> _Work to be completed_
Once every line in the data that follows has been checked for the word "shoulder", give only the number of lines that hold it.

> _Records for the task_
▼

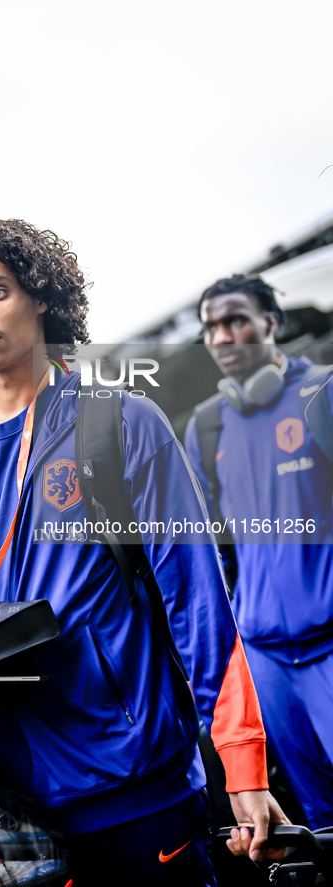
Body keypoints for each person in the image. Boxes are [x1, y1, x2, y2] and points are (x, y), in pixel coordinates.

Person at [0, 223, 286, 884]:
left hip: (136, 791)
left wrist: (244, 770)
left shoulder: (120, 424)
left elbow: (200, 611)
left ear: (41, 299)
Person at [185, 273, 333, 830]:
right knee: (317, 821)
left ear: (270, 322)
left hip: (329, 644)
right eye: (211, 328)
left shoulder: (323, 391)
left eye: (236, 320)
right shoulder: (205, 427)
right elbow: (215, 559)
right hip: (266, 660)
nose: (223, 336)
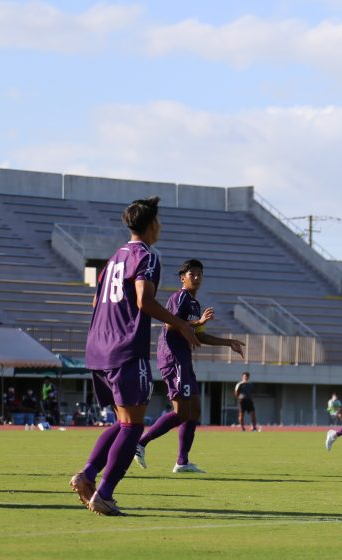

▲

> _Output of the exercise_
3